_Collection entries:_

........

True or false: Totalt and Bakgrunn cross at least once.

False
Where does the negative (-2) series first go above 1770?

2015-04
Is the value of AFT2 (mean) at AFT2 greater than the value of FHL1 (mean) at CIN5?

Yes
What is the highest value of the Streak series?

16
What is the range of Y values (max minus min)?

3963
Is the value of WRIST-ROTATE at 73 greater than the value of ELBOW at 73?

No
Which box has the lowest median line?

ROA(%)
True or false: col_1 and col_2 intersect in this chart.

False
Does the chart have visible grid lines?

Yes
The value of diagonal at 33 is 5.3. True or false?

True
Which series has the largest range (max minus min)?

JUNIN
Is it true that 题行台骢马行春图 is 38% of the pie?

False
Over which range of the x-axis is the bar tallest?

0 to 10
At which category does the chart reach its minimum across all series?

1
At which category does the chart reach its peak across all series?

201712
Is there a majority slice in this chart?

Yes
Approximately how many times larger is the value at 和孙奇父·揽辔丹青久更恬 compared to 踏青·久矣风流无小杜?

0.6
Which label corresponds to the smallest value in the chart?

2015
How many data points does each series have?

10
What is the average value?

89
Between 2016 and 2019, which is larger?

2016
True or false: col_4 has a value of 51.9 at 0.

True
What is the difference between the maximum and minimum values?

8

........

_Task to carry out:_ How many lines in the records above contain the word "greater"? Case counts. Reply with the number only.

_Answer to this exercise:_ 2